Overview
Mexican inflation trends appear to have diverged in March, with headline inflation likely accelerating while core inflation probably softened, according to a Reuters opinion poll that reflects market expectations ahead of official figures. Headline inflation is estimated at 4.63% year-on-year for March, up from 4.02% in February. Core inflation, which excludes volatile items and is used by policymakers to assess underlying price pressures, is expected to have fallen to 4.46% from 4.50% the month prior.

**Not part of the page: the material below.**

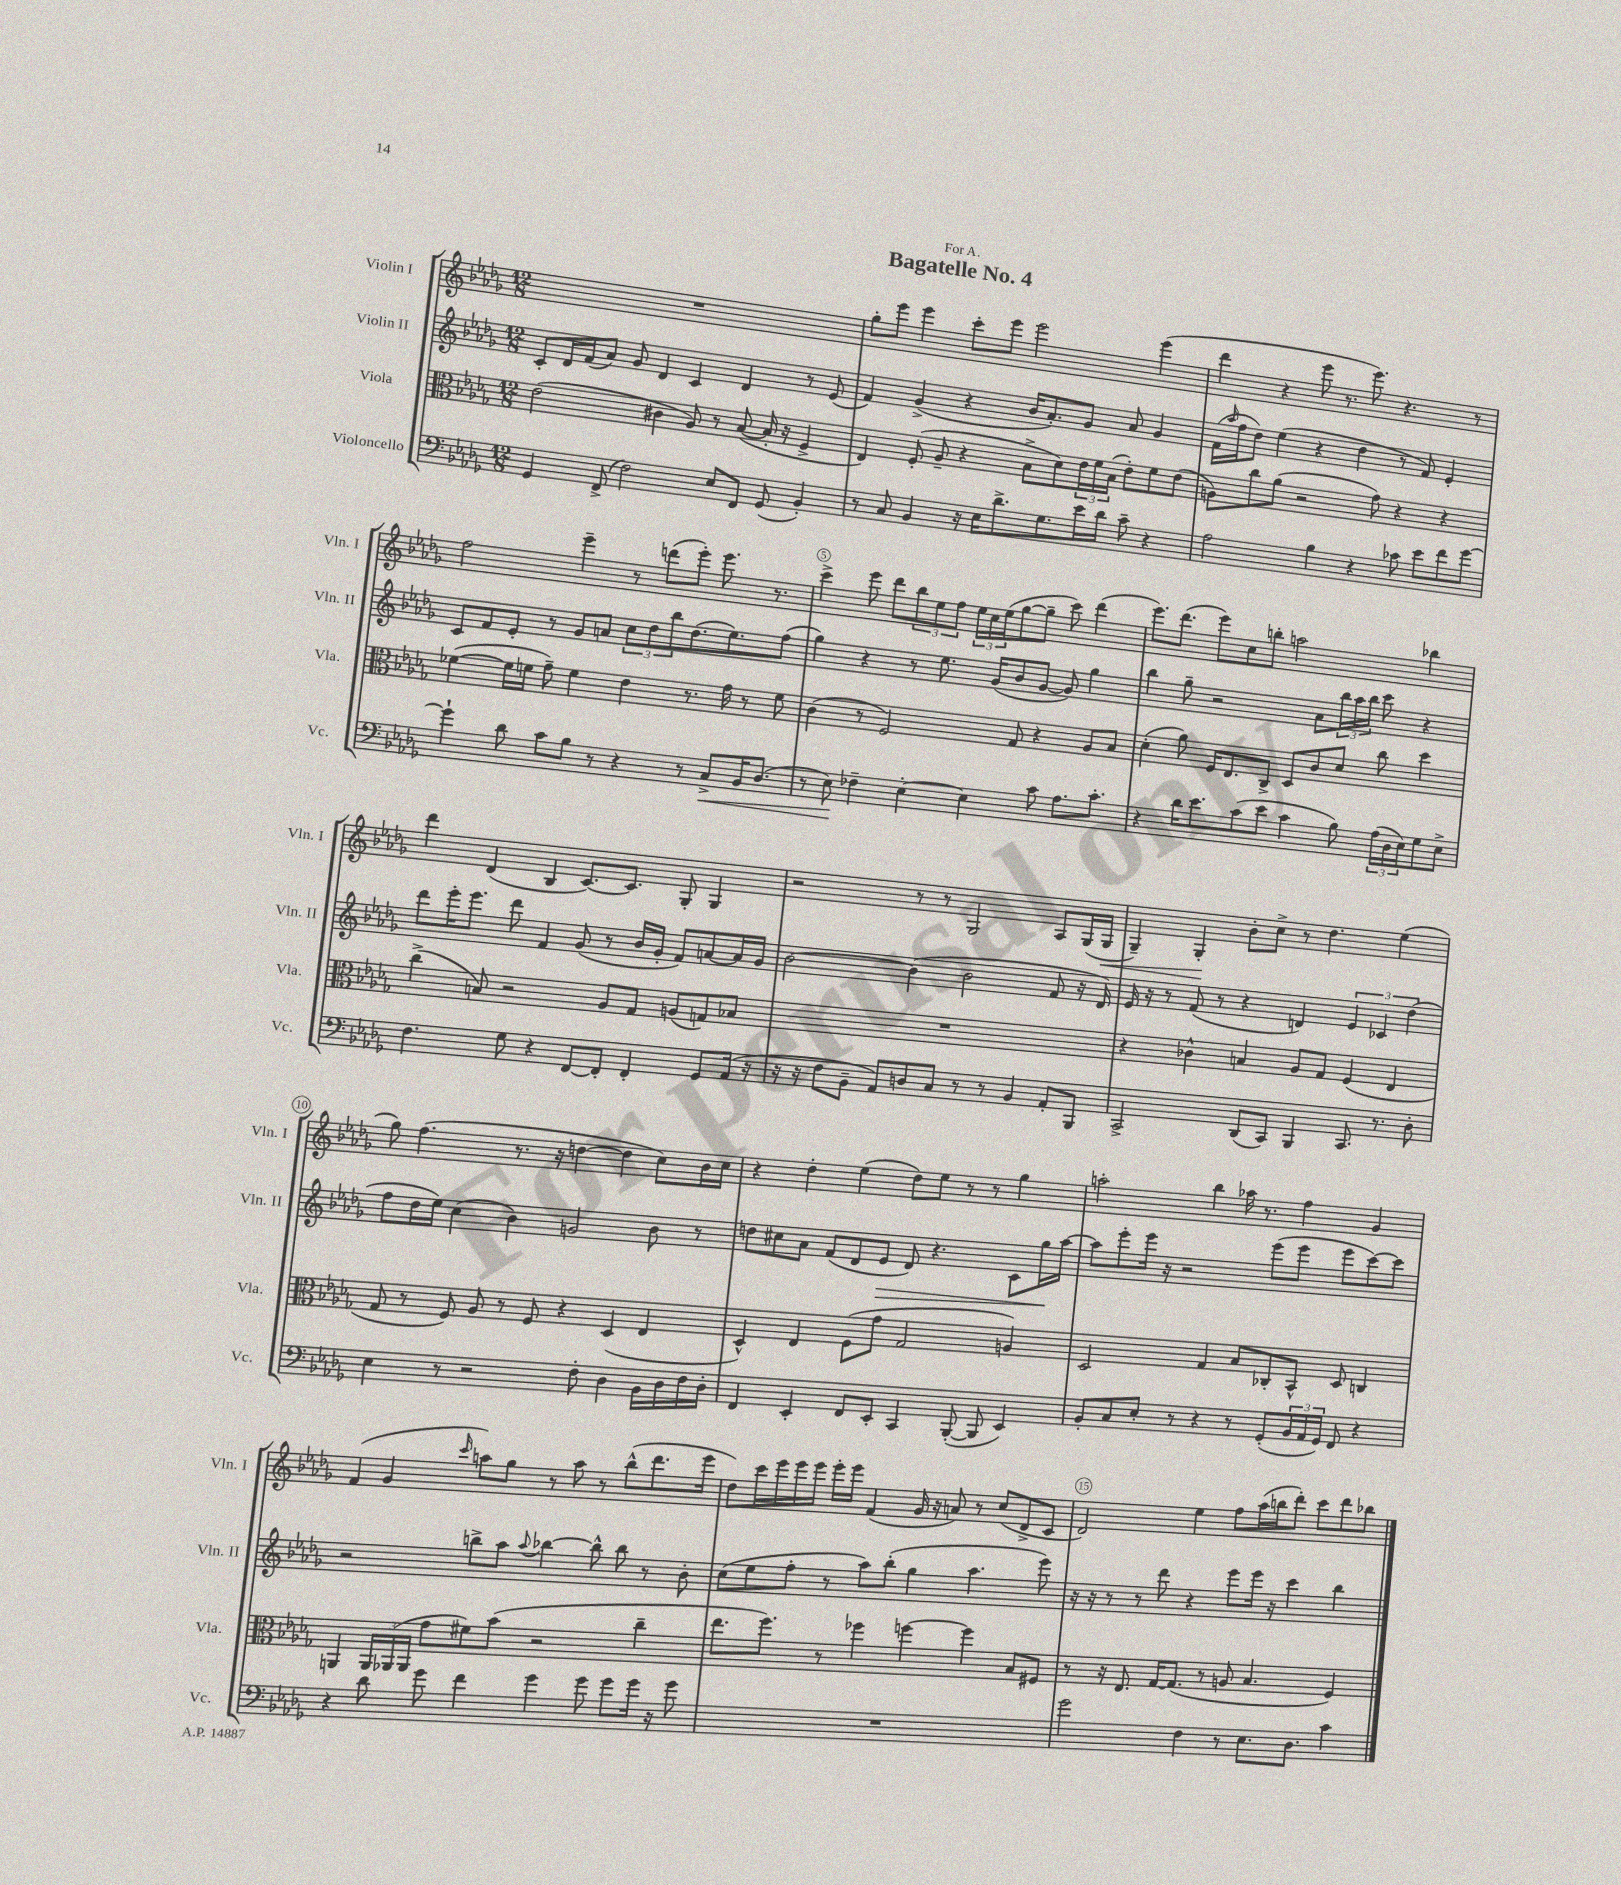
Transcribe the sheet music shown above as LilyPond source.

Implications for policy and markets
Should the statistics agency INEGI publish numbers in line with the poll when it releases the data on Thursday, the headline figure would represent the highest annual rate since October 2024 and would keep inflation above the central bank's target of 3%, plus or minus one percentage point. At the same time, the anticipated decline in core inflation would mark its lowest reading so far this year, though still above target.

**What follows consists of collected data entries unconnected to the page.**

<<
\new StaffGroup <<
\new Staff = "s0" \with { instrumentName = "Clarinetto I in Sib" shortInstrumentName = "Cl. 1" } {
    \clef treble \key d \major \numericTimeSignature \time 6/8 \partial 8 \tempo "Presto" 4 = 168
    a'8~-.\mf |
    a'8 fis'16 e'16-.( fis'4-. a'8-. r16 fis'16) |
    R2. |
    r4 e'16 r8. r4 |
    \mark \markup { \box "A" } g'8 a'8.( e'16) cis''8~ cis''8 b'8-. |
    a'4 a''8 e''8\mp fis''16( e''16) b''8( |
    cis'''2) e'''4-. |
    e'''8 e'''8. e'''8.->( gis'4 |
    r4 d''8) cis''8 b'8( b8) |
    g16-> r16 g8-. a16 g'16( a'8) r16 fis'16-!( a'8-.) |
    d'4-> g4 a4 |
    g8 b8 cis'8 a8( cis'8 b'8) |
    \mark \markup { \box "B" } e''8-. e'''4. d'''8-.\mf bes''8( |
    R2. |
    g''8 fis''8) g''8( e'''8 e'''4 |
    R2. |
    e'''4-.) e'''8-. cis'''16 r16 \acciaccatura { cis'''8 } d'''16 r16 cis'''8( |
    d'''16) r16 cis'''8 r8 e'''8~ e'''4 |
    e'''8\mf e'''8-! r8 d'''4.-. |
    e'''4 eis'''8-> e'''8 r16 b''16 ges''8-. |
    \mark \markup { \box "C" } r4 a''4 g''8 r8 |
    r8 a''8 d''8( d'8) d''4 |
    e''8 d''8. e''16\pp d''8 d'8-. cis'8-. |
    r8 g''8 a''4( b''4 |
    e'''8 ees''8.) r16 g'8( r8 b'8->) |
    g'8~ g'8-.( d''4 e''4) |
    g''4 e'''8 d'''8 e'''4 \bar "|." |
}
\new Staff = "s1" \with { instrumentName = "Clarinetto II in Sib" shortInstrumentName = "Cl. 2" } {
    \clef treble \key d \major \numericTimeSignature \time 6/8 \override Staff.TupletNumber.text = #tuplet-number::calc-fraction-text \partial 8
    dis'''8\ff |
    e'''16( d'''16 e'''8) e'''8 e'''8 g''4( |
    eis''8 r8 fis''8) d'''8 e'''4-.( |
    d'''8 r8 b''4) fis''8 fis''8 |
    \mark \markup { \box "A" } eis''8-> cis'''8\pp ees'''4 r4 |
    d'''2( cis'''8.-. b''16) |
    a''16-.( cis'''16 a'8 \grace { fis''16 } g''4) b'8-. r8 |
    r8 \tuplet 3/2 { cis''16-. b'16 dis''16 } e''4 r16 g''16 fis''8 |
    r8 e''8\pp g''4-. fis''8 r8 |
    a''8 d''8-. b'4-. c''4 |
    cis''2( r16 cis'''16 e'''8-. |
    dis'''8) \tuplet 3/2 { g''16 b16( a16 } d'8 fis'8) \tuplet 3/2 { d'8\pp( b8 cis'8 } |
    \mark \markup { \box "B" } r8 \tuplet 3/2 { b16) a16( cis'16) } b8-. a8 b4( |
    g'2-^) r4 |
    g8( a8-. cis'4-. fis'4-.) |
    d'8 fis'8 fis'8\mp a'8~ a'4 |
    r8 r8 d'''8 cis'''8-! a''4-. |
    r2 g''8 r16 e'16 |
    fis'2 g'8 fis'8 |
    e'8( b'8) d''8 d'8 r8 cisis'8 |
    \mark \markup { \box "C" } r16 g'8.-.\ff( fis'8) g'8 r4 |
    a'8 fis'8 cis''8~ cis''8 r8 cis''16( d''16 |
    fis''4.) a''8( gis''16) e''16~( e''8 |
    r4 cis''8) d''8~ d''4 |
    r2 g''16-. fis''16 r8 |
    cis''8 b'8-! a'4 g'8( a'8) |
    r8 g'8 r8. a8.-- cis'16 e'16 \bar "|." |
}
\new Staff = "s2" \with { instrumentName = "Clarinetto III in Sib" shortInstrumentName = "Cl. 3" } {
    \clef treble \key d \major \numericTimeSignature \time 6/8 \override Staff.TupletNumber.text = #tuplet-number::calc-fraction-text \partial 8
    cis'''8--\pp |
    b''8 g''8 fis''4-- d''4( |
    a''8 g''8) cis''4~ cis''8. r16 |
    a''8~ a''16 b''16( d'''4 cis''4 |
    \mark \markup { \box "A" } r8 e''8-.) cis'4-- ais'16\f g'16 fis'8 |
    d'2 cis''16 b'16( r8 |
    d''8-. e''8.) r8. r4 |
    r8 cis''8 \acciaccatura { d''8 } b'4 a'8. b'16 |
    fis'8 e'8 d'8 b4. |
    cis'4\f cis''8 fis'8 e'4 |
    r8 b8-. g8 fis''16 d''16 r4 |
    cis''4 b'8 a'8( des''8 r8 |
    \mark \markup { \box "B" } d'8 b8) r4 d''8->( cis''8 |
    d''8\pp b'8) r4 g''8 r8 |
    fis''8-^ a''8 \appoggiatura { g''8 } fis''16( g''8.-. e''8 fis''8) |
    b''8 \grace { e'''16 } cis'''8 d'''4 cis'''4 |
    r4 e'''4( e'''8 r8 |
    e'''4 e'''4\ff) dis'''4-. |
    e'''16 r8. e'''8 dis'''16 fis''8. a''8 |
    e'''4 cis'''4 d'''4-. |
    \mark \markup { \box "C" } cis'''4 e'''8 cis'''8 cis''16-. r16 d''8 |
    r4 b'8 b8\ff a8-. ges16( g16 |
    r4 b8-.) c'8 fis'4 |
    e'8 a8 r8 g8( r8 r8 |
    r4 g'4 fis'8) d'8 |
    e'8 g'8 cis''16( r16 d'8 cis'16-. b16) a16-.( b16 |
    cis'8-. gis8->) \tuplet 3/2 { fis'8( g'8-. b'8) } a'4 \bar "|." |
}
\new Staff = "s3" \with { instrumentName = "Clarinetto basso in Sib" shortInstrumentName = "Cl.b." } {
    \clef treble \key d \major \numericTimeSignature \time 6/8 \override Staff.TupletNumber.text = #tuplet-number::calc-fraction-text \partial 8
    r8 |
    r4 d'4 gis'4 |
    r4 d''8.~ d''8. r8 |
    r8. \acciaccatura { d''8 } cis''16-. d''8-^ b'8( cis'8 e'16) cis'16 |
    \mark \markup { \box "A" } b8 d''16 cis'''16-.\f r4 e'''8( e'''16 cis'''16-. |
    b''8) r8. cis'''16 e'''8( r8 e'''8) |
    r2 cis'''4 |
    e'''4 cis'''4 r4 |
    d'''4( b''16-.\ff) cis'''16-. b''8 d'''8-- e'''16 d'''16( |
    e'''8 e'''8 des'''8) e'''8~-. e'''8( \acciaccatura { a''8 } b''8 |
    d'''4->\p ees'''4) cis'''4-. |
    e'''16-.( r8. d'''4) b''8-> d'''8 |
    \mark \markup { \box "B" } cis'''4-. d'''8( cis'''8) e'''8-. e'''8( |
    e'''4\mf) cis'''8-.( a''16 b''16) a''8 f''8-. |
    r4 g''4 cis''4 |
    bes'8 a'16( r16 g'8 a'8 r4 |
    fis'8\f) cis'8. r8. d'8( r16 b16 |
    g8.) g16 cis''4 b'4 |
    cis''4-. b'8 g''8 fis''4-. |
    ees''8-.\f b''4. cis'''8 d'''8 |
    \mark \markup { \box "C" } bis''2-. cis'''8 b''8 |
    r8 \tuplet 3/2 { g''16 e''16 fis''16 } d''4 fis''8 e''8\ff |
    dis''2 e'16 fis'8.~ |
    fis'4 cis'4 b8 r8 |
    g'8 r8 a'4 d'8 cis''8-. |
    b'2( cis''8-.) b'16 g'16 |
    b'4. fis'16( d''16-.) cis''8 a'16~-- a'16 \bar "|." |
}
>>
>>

Those signals support market expectations that the central bank will continue to cut its benchmark interest rate. The bank last month restarted an easing cycle, reducing its policy rate to 6.75% from 7.00%, and said it will evaluate the "appropriateness and timing" of any further reductions. The decision to cut in the prior meeting surprised investors, who had expected the bank to hold given concerns about global inflation risks linked to the conflict in the Middle East.
Officials and forecasts
Last week, the central bank's Governor Victoria Rodriguez commented that the adjustment period was approaching its end. In addition, a recent central bank survey of private sector analysts projected the policy rate would finish 2026 at 6.5%, which implies one additional 25 basis point cut during the year.
Data timing
INEGI is scheduled to publish the official March inflation report on Thursday. The poll figures represent expectations, not confirmed readings; the official release will determine whether the preliminary picture is accurate.
Bottom line
Market participants are watching the forthcoming official inflation data closely. A higher headline rate combined with easing core inflation would sustain the narrative of gradually declining underlying price pressures while keeping overall inflation above the central bank's target range, thereby informing the timing and magnitude of any future rate cuts.